アーロンは、まるで羽のように軽やかにナーシャを抱き上げた。深い紫紺のドレスの裾が、優雅に宙を舞う。ナーシャの細い指が、アーロンの肩に触れた瞬間、小さな吐息が漏れる。アーロンは、そのか弱い身体を大切な宝物を扱うように優しく抱きしめながら、クリスたちに冷ややかな微笑みを向けた。
「では、僕の愛する人への罵倒に対しての'処分'は、後ほどお伝えしますので。
——楽しみにお待ちください」
最後の言葉には、明らかな威圧が込められていた。そう言うと、ナーシャの薔薇色の頬に優しくキスを落とし、二人は舞踏会場を後にした。クリスとエミリの顔が、恐怖で歪むのを背中で感じながら。
* * *
月明かりの差し込む書斎で、ナーシャは恥ずかしそうに俯きながら言った。古い洋書の並ぶ本棚を背に、彼女の小さな体が月光に照らされている。
「ほんとうに私のような者でいいのですか……? 私は、クリス様の言う通り、地味で……身分も……」
その声には、まだ不安が滲んでいた。長年の劣等感が、彼女の心を縛り付けている。アーロンは、月光に照らされた彼女の儚げな横顔を見つめながら、優しく微笑んだ。その瞳には、深い愛情が宿っている。
「そんなのどうでもいいんだ。そして、君は十分に魅力的だよ」
彼は、ナーシャの小さな手を取りながら続けた。その手のぬくもりが、彼女の心に染み渡っていく。
「歴史について楽しそうに話す時の君の笑顔が、僕は大好きだからね」
その言葉に、ナーシャの瞳が潤んだ。
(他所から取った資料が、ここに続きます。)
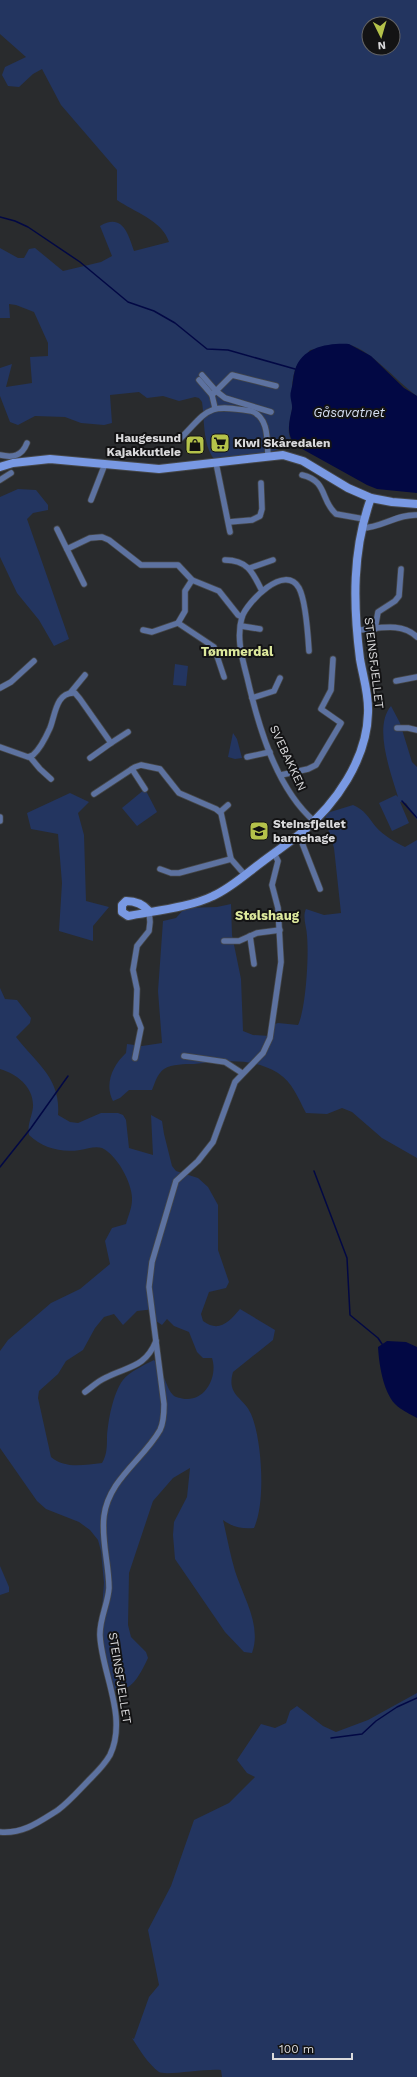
<svg xmlns="http://www.w3.org/2000/svg" width="417" height="2077" font-family="'Work Sans',sans-serif">
<style>
.green{fill:#233560;fill-rule:evenodd}
.water{fill:#020844}
.lines{fill:none;stroke-linecap:round;stroke-linejoin:round}
.stream{stroke:#020844;stroke-width:1.5}
.street-casing{stroke:#454749;stroke-width:7}
.secondary-casing{stroke:#454749;stroke-width:10}
.street{stroke:#5d72a0;stroke-width:5.5}
.secondary{stroke:#7999e3;stroke-width:8}
.labels{text-anchor:middle;dominant-baseline:central;stroke-width:4;stroke-linejoin:round;paint-order:stroke}
.poi-label{font-size:12px;font-weight:bold;fill:#dadadc;stroke:#131314;text-anchor:start}
.street-label{font-size:12px;fill:#dadadc;stroke:#131314}
.water-label{font-size:13px;font-style:italic;fill:#d5def1;stroke:#131314}
.neighbourhood-label{font-size:13px;font-weight:bold;fill:#dde99c;stroke:#131314}
</style>
<rect width="100%" height="100%" fill="#292b2d"/>
<g class="green">
<path d="M0 0H417V396C398 383 366 344 344 344L310 350C306 356 297 363 295 370 291 382 292 394 292 407 292 418 284 432 293 443 269 455 244 459 218 463 202 449 205 422 202 402L199 398 195 397 179 401 163 396 147 398 139 392 110 395 112 423 104 425 81 423 65 417 35 416 18 425 10 422 0 396V368L12 364 6 387 32 383 30 357 48 356V343L34 312 16 305 9 304 10 318H0V248L18 258H24L29 249 35 248 63 271 101 262 112 256 100 226C122 213 128 233 134 251L169 242C162 220 134 212 117 200V170L61 105 42 69 33 74 19 87 8 86 2 75 5 67 26 57 0 34ZM369 24H393V48H369Z"/>
<polygon points="18,489 36,490 48,505 48,510 33,513 27,519 69,639 54,646 39,620 17,593 0,557 0,497"/>
<polygon points="175,664 188,666 186,686 173,685"/>
<path d="M391 706 400 723 412 762 417 767V820L406 803 400 802 409 823 392 831 379 803 396 795 398 797C391 773 373 727 391 706Z"/>
<polygon points="233,733 237,739 242,758 235,759 228,757"/>
<polygon points="145,789 157,812 137,826 122,808"/>
<polygon points="70,793 89,802 78,813 84,835 86,901 109,907 93,926 93,941 59,931 62,883 58,834 31,829 27,813"/>
<path d="M353 805C365 810 368 817 376 827 383 835 396 843 405 847L417 840V1158L382 1138 352 1112 342 1108 327 1114 306 1113C298 1098 293 1083 278 1073 253 1057 222 1061 194 1064 185 1064 172 1064 164 1069 157 1074 155 1083 152 1090H129L120 1098 113 1101C104 1084 113 1065 126 1053L127 1044 142 1046 162 1043 158 991 163 921 176 918 185 908 217 907 231 904 232 935 241 979 243 1031 253 1035 270 1036 275 1024 278 1023 298 1025C306 1009 309 955 307 936 307 928 302 917 306 909L324 915 341 913 334 848 325 819 327 813Z"/>
<path d="M0 988 5 999 17 1000 31 1018 30 1023 16 1037C36 1063 61 1078 58 1115L70 1122 78 1123 101 1113H118L123 1115 126 1120 129 1148 153 1155 151 1115 162 1121 164 1134 172 1166 176 1171 198 1178 208 1187 218 1205V1250L229 1282 226 1288 209 1292 201 1314 203 1321C219 1333 229 1322 240 1309L275 1330 273 1340 233 1372C226 1396 244 1397 251 1414 262 1439 266 1503 254 1528 241 1529 233 1527 223 1520 227 1537 230 1554 235 1571 243 1597 262 1625 252 1653L244 1652 225 1632 175 1559 173 1535 174 1522 187 1497 190 1468 173 1478 153 1501 129 1573 128 1625 131 1637 146 1652 148 1658C140 1674 131 1696 109 1689L101 1620 104 1583 101 1551 98 1540 90 1530 79 1522 46 1509 37 1501 0 1448V1351L8 1340 51 1303 80 1289 110 1264 105 1241 112 1228 126 1224C128 1216 132 1208 132 1200 133 1184 117 1155 102 1148 95 1146 87 1149 80 1150 61 1153 43 1148 29 1135 27 1124 32 1117 33 1107 34 1087 17 1074 0 1069ZM155 1309 156 1321 162 1325 167 1319 174 1326 189 1332 197 1352 203 1358H212C218 1376 206 1401 185 1399 181 1398 176 1398 173 1395 166 1388 164 1371 154 1360 144 1365 129 1372 123 1380 113 1393 108 1421 107 1437 107 1446 107 1455 102 1463 84 1465 65 1469 51 1457L38 1398 39 1391 58 1374 66 1361 83 1350 95 1328 104 1317 114 1314 123 1325 137 1311Z"/>
<polygon points="0,1566 9,1587 9,1592 0,1595"/>
<path d="M417 1693V2077H222L221 2070C207 2068 166 2076 159 2072 148 2064 139 2049 132 2038L134 2039 149 1997 159 1985 148 1930 171 1886 194 1820 229 1803 255 1777 247 1773 237 1760 261 1724 275 1728 286 1723 290 1711 297 1706 323 1726 336 1732 368 1720Z"/>
</g>
<g class="water">
<path d="M349 344 371 356 404 388 417 396V493L377 489 367 485 295 445C286 434 289 422 292 409 293 404 289 397 291 391 293 384 293 376 295 370 302 347 328 343 349 344Z"/>
<path d="M387 1341 406 1342 417 1347V1418C410 1414 401 1410 395 1404 383 1391 379 1364 378 1347Z"/>
</g>
<g class="lines">
<g class="stream">
<polyline points="0,217 15,221 28,227 80,262 128,302 154,311 175,323 207,349 228,350 295,369"/>
<polyline points="402,801 417,818"/>
<polyline points="0,1167 31,1128 68,1076"/>
<polyline points="314,1171 347,1258 350,1315 378,1338 382,1344"/>
<polyline points="331,1738 362,1734 376,1721 397,1707 417,1698"/>
</g>
<g class="street-casing">
<g id="street">
<polyline points="202,375 216,391 225,398 271,412"/>
<polyline points="199,380 212,395 215,408"/>
<polyline points="212,395 232,375 276,386"/>
<path d="M180 439C210 408 207 404 251 411 269 417 267 440 268 456"/>
<path d="M0 455C13 458 22 456 27 443"/>
<polyline points="216,463 230,532"/>
<path d="M302 475C328 481 320 500 336 514L364 519"/>
<polyline points="0,480 11,473"/>
<polyline points="91,500 105,464"/>
<polyline points="229,522 252,520 260,516 262,509 261,483"/>
<path d="M362 528C381 528 397 514 417 515"/>
<polyline points="57,529 84,584"/>
<polyline points="67,549 90,538 102,537 109,540 141,565 178,565 192,580 219,591 238,615 242,617"/>
<path d="M225 560C248 560 253 573 262 591"/>
<polyline points="250,568 273,560"/>
<polyline points="178,623 214,647 224,677"/>
<polyline points="241,626 260,629"/>
<polyline points="375,629 378,612 395,601 399,596 401,569"/>
<polyline points="143,630 152,632 178,623 185,611 185,591 192,580"/>
<path d="M357 630C377 629 401 621 417 637"/>
<path d="M309 651C308 635 306 601 299 588 285 563 247 602 242 617 236 637 242 658 247 677 258 725 276 788 314 821"/>
<polyline points="396,681 417,677"/>
<polyline points="0,688 11,682 34,661"/>
<polyline points="71,692 85,675"/>
<polyline points="252,698 274,691 280,678"/>
<polyline points="397,728 408,728 417,730"/>
<polyline points="111,743 128,732"/>
<path d="M0 747 28 757 33 755C40 749 46 737 50 728 55 716 56 691 75 693L80 699 111 743 90 758"/>
<polyline points="30,757 40,769 51,779"/>
<polyline points="247,757 270,752"/>
<polyline points="132,769 145,789"/>
<polyline points="281,775 308,769 316,765 341,723 321,709 331,690 333,659"/>
<polyline points="94,794 135,767 141,765 160,769 179,793 216,809 221,813 231,859 245,875"/>
<polyline points="220,812 228,805"/>
<polyline points="0,817 0,821"/>
<polyline points="299,835 320,889"/>
<polyline points="160,869 171,873 179,873 231,859"/>
<polyline points="250,936 254,964"/>
<polyline points="224,941 239,941 257,933 280,930"/>
<polyline points="184,1056 225,1062 242,1073"/>
<polyline points="135,1058 141,1028 136,1015 137,989 133,970 137,946 149,931 150,922 149,911"/>
<path d="M85 1392C92 1387 98 1381 105 1378 128 1366 145 1368 156 1341"/>
<path d="M0 1832C23 1834 39 1822 58 1810 70 1801 80 1789 91 1778 98 1771 105 1764 110 1755 128 1717 102 1674 100 1636 99 1620 108 1604 109 1588 109 1564 101 1540 104 1516 109 1479 143 1460 160 1430 164 1422 164 1412 164 1404L149 1287 152 1262 176 1181 198 1161 213 1142 235 1082 263 1053 270 1038 281 962 278 908 272 885 278 861 274 853"/>
</g>
</g>
<g class="secondary-casing">
<g id="secondary">
<polyline points="0,467 13,463 50,459 159,469 283,455 303,461 348,488 371,498 392,502 417,504"/>
<path d="M149 911C143 904 135 901 126 901L122 905V912L128 916C153 911 191 907 213 896 231 888 247 873 262 862 275 852 289 843 301 833 336 804 367 759 368 713 369 694 363 677 360 659 353 605 352 550 371 498"/>
</g>
</g>
<use href="#street" class="street"/>
<use href="#secondary" class="secondary"/>
</g>
<defs>
<g id="supermarket-square" transform="scale(1)"><rect x="-9" y="-9" width="18" height="18" rx="4" fill="#b4c24a" stroke="#131314"/><path d="M-6-5.5h2.5l.6 2H6L4.5 2H-2.5L-4.4-4H-6ZM-1.5 3.2a1.3 1.3 0 1 0 .1 0ZM3 3.2a1.3 1.3 0 1 0 .1 0Z" fill="#111"/></g>
<g id="shop-square" transform="scale(1)"><rect x="-9" y="-9" width="18" height="18" rx="4" fill="#b4c24a" stroke="#131314"/><path d="M-5-2.5h2.3a2.7 3.5 0 0 1 5.4 0H5L5.5 6h-11ZM-1.5-2.5h3a1.5 2.3 0 0 0-3 0Z" fill="#111"/></g>
<g id="school-square" transform="scale(1)"><rect x="-9" y="-9" width="18" height="18" rx="4" fill="#b4c24a" stroke="#131314"/><path d="M0-5L7-2L0 1L-7-2ZM-4 1L0 2.5L4 1V4Q0 6-4 4Z" fill="#111"/></g>
</defs>
<g fill-rule="evenodd">
<use href="#supermarket-square" x="220" y="443"/>
<use href="#shop-square" x="195" y="445"/>
<use href="#school-square" x="259" y="831"/>
</g>
<g class="labels">
<g class="poi-label">
<text x="181" y="438" text-anchor="end">Haugesund<tspan x="181" dy="14">Kajakkutleie</tspan></text>
<text x="234" y="443">Kiwi Skåredalen</text>
<text x="273" y="824">Steinsfjellet<tspan x="273" dy="14">barnehage</tspan></text>
</g>
<g class="street-label">
<text transform="translate(374 663) rotate(83)">STEINSFJELLET</text>
<text transform="translate(288 758) rotate(65)">SVEBAKKEN</text>
<text transform="translate(120 1678) rotate(81)">STEINSFJELLET</text>
</g>
<g class="water-label">
<text x="349" y="412">Gåsavatnet</text>
</g>
<g class="neighbourhood-label">
<text x="237" y="651">Tømmerdal</text>
<text x="267" y="915">Stølshaug</text>
</g>
</g>
<g transform="translate(381 36) rotate(175)"><circle r="19" fill="#131314" stroke="#636364"/>
<path d="M0-3L7 15L0 10L-7 15Z" fill="#b4c24a"/>
<text y="-6" font-size="11" font-weight="bold" text-anchor="middle" fill="#dadadc">N</text>
</g>
<path d="M273 2053v6h79v-6" fill="none" stroke="#dadadc" stroke-width="2"/>
<text x="279" y="2053" font-size="12" fill="#dadadc" stroke="#131314" stroke-width="3" paint-order="stroke">100 m</text>
</svg>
長年押し殺してきた想いが、温かな涙となって頬を伝う。アーロンは、その涙を優しく拭うと、彼女の震える唇に自分の唇を重ねた。柔らかく、しかし確かな想いを伝えるように。
月の光が二人を優しく包み込む。書斎に置かれた古い歴史書たちが、静かな証人となって佇んでいた。アーロンの手が、そっとナーシャの髪に触れる。その指が彼女の頬を撫でると、甘い吐息が漏れた。
窓から差し込む月明かりが、まるで二人を祝福するかのように降り注いでいた。
* * *
そのあとヘンメル伯爵家は爵位を没収され、国外へ追放された。
クリスに捨てられ精神が壊れたエミリがどうなったのかは、知る由もない。